*Exercise 1:* List every expression that appears in the Method column of Table 15-4 in the string comparison text below.

*Page text:*
TEST_CASE("std::string supports comparison with") { using namespace std::literals::string_literals; ➊ std::string word("allusion"); ➋ SECTION("operator== and !=") { REQUIRE(word == "allusion"); ➌ REQUIRE(word == "allusion"s); ➍ REQUIRE(word != "Allusion"s); ➎ REQUIRE(word != "illusion"s); ➏ REQUIRE_FALSE(word == "illusion"s); ➐ } SECTION("operator<") { REQUIRE(word < "illusion"); ➑ REQUIRE(word < "illusion"s); ➒ REQUIRE(word > "Illusion"s); ➓ } }
Listing 15-7: The string class supports comparison
Here, you bring in the std::literals::string_literals namespace so you can easily construct a string with operator""s ➊. You also construct a string called word containing the characters allusion ➋. In the first set of tests, you examine operator== and operator!=.
You can see that word equals (==) allusion as both a C-style string ➌ and a string ➍, but it doesn’t equal (!=) strings containing Allusion ➎ or illusion ➏. As usual, operator== and operator!= always return opposite results ➐.
The next set of tests uses operator< to show that allusion is less than illusion ➑, because a is lexicographically less than i. Comparisons work with C-style strings and strings ➒. Listing 15-7 also shows that Allusion is less than allusion ➓ because A is lexicographically less than a.
Table 15-4 lists the comparison methods of string. Note that other is a string or char* C-style string in the table.
Table 15-4: Supported std::string Comparison Operators
Method |
Returns |
s == other |
true if s and other have identical characters and lengths; otherwise false |
s != other |
The opposite of operator== |
s.compare(other) |
Returns 0 if s == other, a negative number if s < other, and a positive number if s > other |
s < other s > other s <= other s >= other |
The result of the corresponding comparison operation, according to lexicographical sort |
For manipulating elements, string has a lot of methods. It supports all the methods of vector<char> plus many others useful to manipulating human-language data.

*Data:*
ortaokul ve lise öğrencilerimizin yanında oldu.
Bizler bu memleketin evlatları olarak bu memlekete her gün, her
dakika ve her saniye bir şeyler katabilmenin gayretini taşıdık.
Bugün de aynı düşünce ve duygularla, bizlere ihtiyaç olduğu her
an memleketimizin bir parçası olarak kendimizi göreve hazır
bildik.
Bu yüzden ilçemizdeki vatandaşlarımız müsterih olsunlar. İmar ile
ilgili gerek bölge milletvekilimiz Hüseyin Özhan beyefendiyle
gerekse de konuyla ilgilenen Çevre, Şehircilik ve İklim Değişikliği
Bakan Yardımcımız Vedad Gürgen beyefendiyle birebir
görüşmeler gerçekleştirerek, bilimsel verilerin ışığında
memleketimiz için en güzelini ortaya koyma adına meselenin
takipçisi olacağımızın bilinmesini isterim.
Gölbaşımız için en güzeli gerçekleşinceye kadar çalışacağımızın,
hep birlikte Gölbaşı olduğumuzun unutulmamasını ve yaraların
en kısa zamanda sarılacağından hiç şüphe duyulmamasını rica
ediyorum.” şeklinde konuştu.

*Exercise 2:* Lay out the records as a Markdown table with the columns Line and Text. Begin at the first line of the records, stop after the line that contains "Bugün de aynı", and skip blank lines.

*Answer space 1:*
- s == other
- s != other
- s.compare(other)
- s < other
- s > other
- s <= other
- s >= other

*Answer space 2:*
| Line | Text |
|---|---|
| 1 | ortaokul ve lise öğrencilerimizin yanında oldu. |
| 2 | Bizler bu memleketin evlatları olarak bu memlekete her gün, her |
| 3 | dakika ve her saniye bir şeyler katabilmenin gayretini taşıdık. |
| 4 | Bugün de aynı düşünce ve duygularla, bizlere ihtiyaç olduğu her |